1995–96 Svenska Cupen

Tournament details
- Country: Sweden

Final positions
- Champions: AIK
- Runners-up: Malmö FF

Tournament statistics
- Matches played: 303

= 1995–96 Svenska Cupen =

The 1995–96 Svenska Cupen was the 41st season of the main Swedish football Cup. The competition was concluded on 23 May 1996 with the final held in Gamla Ullevi, Gothenburg. AIK won 1-0 (golden goal) against Malmö FF before an attendance of 2,745 spectators. A different format was used for the competition with the number of teams entered reduced by almost half compared with the previous year and the third round was run on a group basis.

==First round==

For results see SFS-Bolletinen - Matcher i Svenska Cupen.

==Second round==

For results see SFS-Bolletinen - Matcher i Svenska Cupen.

==Third round==

This round was run on a group basis

| Tie no | Home team | Score | Away team | Attendance |
|---|---|---|---|---|
| 1 | Älvsjö AIK FF (D2) | 0–4 | AIK (A) |  |
| 2 | AIK (A) | 4–0 | Visby IF Gute (D1) |  |
| 3 | Spårvägens FF (D2) | 0–0 (p. 5–4) | AIK (A) |  |

For results and tables see SFS-Bolletinen - Matcher i Svenska Cupen.

===Group C===

| Pos | Team | Pld | W | D | L | GF | GA | GD | Pts |
|---|---|---|---|---|---|---|---|---|---|
| 1 | IF Brommapojkarna | 3 | 3 | 0 | 0 | 4 | 0 | +4 | 9 |
| 2 | Djurgårdens IF | 3 | 2 | 0 | 1 | 5 | 2 | +3 | 6 |
| 3 | Spånga | 3 | 1 | 0 | 2 | 3 | 2 | +1 | 3 |
| 4 | Forssa | 3 | 0 | 0 | 3 | 0 | 8 | −8 | 0 |

==Fourth round==

The 8 matches in this round were played between 31 March and 3 April 1996.

| Tie no | Home team | Score | Away team | Attendance |
|---|---|---|---|---|
| 1 | IK Sirius (D1) | 3–4 (gg) | Östers IF (A) | 178 |
| 2 | IS Halmia (D2) | 3–4 | IFK Malmö (D2) | 90 |
| 3 | IF Sylvia (D2) | 2–1 | IFK Göteborg (A) | 810 |
| 4 | IF Elfsborg (D1) | 0–4 | Örgryte IS (A) | 505 |
| 5 | Malmö FF (A) | 1–1 (p. 3–2) | Halmstads BK (A) | 1,472 |
| 6 | GIF Sundsvall (D1) | 1–2 (gg) | AIK (A) | 900 |
| 7 | IF Brommapojkarna (D1) | 1–1 (p. 5–4) | Degerfors IF (A) | 230 |
| 8 | Hammarby IF (A) | 2–1 | Västra Frölunda IF (A) | 1,300 |

==Quarter-finals==
The 4 matches in this round were played between 8 April and 11 April 1996.

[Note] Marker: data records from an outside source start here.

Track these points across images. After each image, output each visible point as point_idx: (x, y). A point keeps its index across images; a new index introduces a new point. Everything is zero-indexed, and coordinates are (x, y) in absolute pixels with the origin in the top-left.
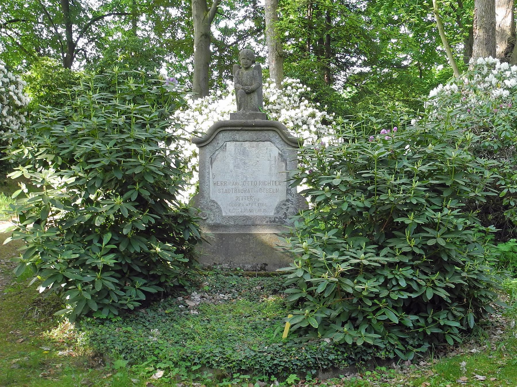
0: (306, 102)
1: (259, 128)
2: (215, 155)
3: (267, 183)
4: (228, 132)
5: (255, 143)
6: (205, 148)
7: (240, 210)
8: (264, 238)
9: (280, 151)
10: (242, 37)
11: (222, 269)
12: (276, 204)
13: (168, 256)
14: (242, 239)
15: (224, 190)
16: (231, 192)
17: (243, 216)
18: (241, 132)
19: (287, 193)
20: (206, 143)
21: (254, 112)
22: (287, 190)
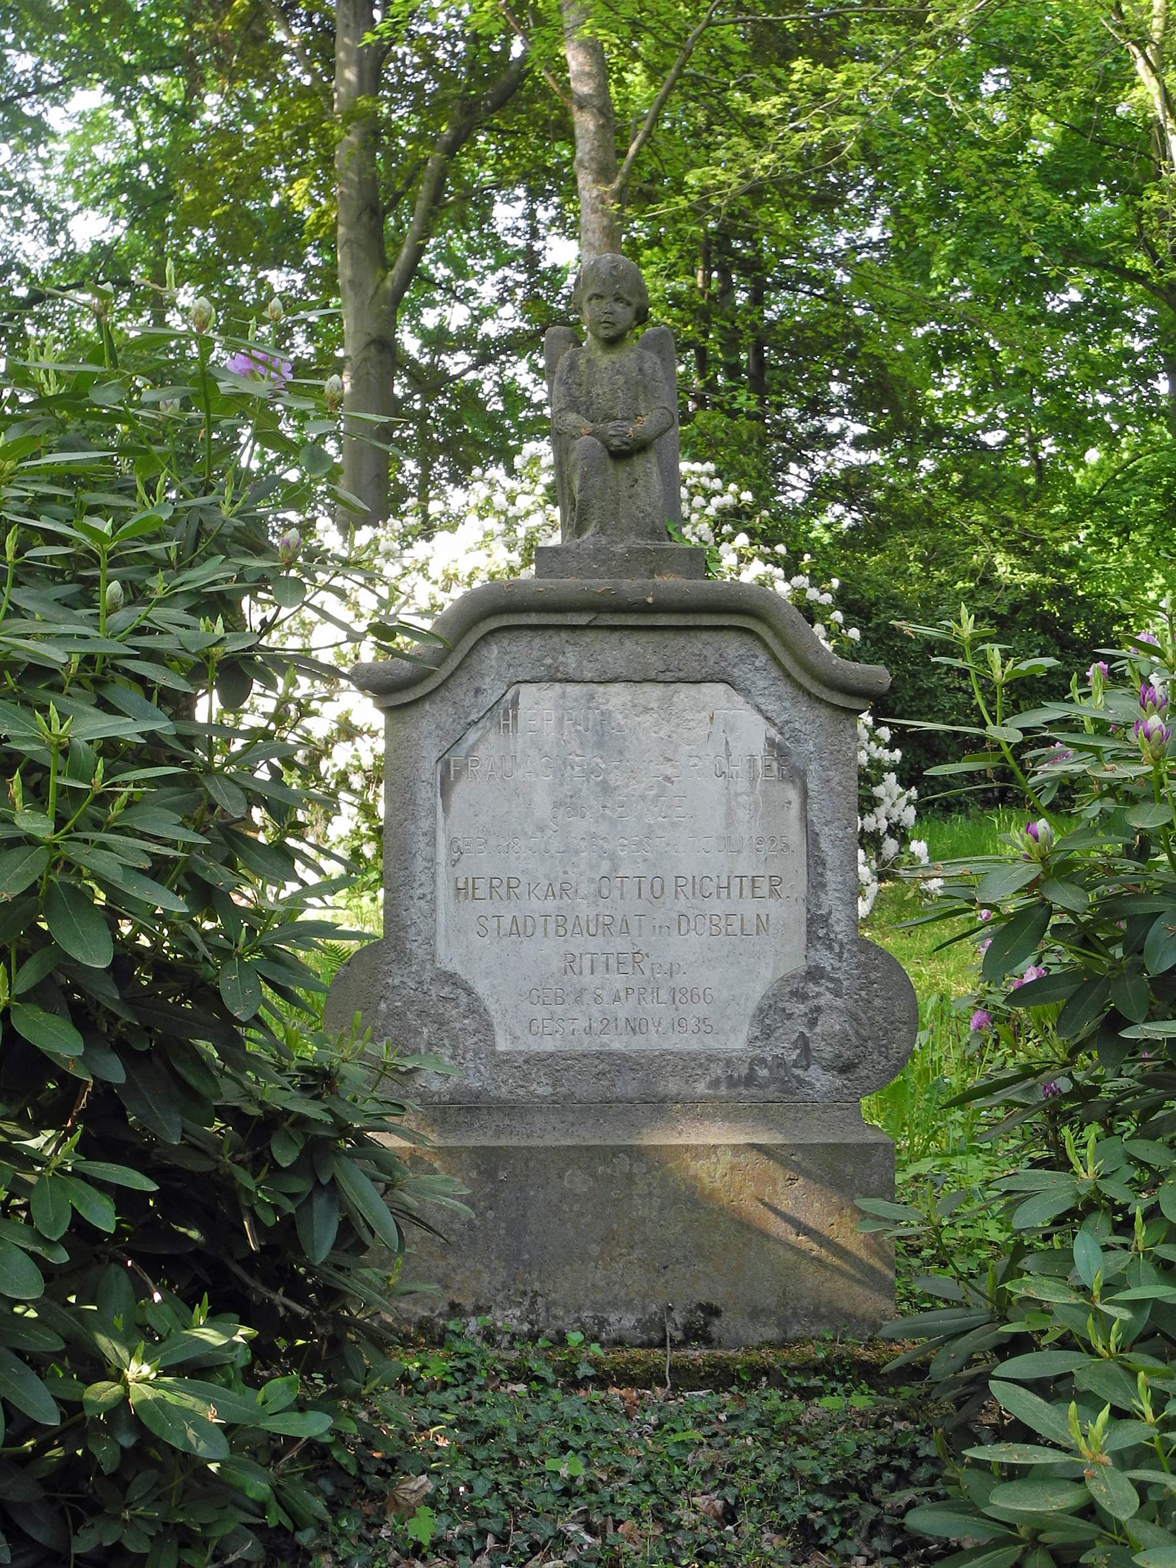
0: (742, 539)
1: (674, 620)
2: (465, 746)
3: (711, 887)
4: (527, 636)
5: (656, 691)
6: (414, 712)
7: (582, 1023)
8: (699, 1168)
9: (773, 732)
10: (487, 353)
11: (489, 1336)
12: (757, 991)
13: (199, 1423)
14: (593, 1175)
15: (506, 922)
16: (539, 932)
17: (599, 1055)
18: (589, 637)
19: (812, 938)
20: (419, 692)
21: (650, 544)
22: (811, 922)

| Tie no | Home team | Score | Away team | Attendance |
|---|---|---|---|---|
| 1 | Östers IF (A) | 1–2 (gg) | Malmö FF (A) | 1,056 |
| 2 | IF Sylvia (D2) | 0–3 | Hammarby IF (A) | 860 |
| 3 | IFK Malmö (D2) | 0–1 (gg) | IF Brommapojkarna (D1) | 585 |
| 4 | AIK (A) | 2–1 | Örgryte IS (A) | 2,149 |

==Semi-finals==
The semi-finals were played on 17 April 1996.

| Tie no | Home team | Score | Away team | Attendance |
|---|---|---|---|---|
| 1 | AIK (A) | 1–0 | Hammarby IF (A) | 10,672 |
| 2 | IF Brommapojkarna (D1) | 1–3 | Malmö FF (A) | 302 |

==Final==
The final was played on 23 May 1996 in Gamla Ullevi, Gothenburg.